Surgery approach to Rudyak's conjecture (Q2125127)

As usual \(\mathrm{cat}(X)\) stands for the (reduced) Lusternik-Schnirelmann category. The paper is written in the context of smooth (or PL) manifolds and is about Rudyak's Conjecture [\textit{Y. B. Rudyak}, Topology 38, No. 1, 37--55 (1999; Zbl 0927.55005)]: If \(f \colon M \to N\) is a degree one map between closed manifolds, then \(\mathrm{cat} (M) \leq \mathrm{cat} (N)\). This conjecture is already proved for manifolds of dimension \(\leq 4\).

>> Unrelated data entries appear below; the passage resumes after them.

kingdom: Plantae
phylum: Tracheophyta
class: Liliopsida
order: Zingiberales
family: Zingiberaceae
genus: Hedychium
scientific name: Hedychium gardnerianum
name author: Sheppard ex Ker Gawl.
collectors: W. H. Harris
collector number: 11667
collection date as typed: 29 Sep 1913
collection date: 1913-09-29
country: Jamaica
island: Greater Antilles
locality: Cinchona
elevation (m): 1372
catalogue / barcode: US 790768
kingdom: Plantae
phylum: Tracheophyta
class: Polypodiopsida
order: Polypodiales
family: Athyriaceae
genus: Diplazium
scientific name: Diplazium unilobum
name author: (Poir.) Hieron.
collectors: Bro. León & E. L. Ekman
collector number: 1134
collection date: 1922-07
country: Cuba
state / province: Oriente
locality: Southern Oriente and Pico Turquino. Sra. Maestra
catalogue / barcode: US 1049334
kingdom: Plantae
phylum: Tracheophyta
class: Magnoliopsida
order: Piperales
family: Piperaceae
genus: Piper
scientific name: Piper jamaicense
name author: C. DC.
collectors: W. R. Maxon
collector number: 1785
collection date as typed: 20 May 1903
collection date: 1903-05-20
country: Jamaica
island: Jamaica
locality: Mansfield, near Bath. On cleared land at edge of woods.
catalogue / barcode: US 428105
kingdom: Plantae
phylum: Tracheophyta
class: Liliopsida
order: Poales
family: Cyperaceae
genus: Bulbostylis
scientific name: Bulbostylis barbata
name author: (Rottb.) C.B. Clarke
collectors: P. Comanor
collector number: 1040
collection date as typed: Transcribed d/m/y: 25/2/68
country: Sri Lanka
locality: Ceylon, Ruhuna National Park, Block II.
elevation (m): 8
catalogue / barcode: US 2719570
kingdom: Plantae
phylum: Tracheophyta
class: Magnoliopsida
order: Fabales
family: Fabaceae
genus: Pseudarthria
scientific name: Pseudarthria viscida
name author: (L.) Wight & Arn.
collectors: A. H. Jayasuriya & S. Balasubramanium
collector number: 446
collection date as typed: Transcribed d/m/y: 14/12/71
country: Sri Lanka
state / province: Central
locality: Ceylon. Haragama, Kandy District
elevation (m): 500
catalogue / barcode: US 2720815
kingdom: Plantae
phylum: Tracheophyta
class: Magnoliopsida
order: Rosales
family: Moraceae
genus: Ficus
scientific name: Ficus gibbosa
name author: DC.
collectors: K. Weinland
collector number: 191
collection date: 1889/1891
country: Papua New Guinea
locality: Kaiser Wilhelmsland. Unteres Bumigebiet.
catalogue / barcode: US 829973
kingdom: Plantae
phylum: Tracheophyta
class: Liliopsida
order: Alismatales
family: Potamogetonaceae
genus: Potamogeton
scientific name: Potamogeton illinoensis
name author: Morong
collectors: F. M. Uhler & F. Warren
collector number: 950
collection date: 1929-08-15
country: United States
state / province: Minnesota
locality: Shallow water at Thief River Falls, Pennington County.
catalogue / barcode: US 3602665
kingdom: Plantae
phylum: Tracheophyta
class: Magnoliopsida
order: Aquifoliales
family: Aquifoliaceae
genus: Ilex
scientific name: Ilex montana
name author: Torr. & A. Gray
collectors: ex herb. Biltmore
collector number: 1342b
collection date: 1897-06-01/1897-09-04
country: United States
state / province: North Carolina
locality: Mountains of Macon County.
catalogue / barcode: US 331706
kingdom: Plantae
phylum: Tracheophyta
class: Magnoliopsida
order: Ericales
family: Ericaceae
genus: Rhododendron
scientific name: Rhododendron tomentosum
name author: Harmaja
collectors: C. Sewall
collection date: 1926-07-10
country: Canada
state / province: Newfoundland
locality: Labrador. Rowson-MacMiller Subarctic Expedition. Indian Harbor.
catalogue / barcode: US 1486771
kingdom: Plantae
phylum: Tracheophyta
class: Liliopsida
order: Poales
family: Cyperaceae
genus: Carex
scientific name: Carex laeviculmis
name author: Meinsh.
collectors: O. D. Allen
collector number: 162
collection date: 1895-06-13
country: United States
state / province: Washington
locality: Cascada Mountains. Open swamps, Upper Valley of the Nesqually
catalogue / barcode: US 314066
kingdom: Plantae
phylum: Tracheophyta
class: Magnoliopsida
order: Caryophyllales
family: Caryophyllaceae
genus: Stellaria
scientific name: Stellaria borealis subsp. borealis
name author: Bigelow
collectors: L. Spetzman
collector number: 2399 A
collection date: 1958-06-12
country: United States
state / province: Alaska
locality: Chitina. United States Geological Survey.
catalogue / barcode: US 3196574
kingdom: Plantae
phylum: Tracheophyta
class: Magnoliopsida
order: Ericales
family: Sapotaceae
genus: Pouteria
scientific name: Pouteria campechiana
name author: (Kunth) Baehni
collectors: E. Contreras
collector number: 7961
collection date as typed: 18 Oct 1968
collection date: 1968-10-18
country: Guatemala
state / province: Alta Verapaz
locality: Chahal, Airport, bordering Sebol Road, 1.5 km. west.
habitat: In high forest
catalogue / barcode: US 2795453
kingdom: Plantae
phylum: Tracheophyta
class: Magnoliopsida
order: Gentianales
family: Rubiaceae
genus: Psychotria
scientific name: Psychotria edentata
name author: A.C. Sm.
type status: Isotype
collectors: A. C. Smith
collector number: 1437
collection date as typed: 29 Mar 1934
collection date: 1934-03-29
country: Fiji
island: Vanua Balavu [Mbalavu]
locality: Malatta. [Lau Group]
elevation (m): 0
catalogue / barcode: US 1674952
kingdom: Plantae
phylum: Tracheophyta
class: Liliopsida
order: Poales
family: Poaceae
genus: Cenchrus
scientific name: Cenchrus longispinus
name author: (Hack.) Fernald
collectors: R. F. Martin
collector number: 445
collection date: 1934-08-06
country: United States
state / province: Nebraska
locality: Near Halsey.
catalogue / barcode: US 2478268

Rudyak has also shown the following Theorem: Let \(f \colon M \to N\) be a map of degree one between closed stably parallelizable PL manifolds with \(N\) being \((r-1)\)-connected for some \(r \geq 1\); if \(N\) satisfies the inequality \(\dim N \leq 2r \mathrm{cat} (N) - 4\), then \(\mathrm{cat} (M) \geq \mathrm{cat} (N)\). Rudyak's approach is based on stable cohomotopy theory, while the present authors use surgery theory. With this different approach, the authors obtain a theorem that replaces the stably parallelizable assumption on the manifolds in Rudyak's theorem by the weaker condition that the map \(f\) is normal, and loosens the bound on dimension by one. More precisely, they obtain the following Theorem: Let \(f \colon M \to N\) be a normal map of degree one between closed smooth manifolds with \(N\) being \((r-1)\)-connected for some \(r \geq 1\); if \(N\) satisfies the inequality \(\dim N \leq 2r \mathrm{cat} (N) - 3\), then \(\mathrm{cat} (M) \geq \mathrm{cat} (N)\).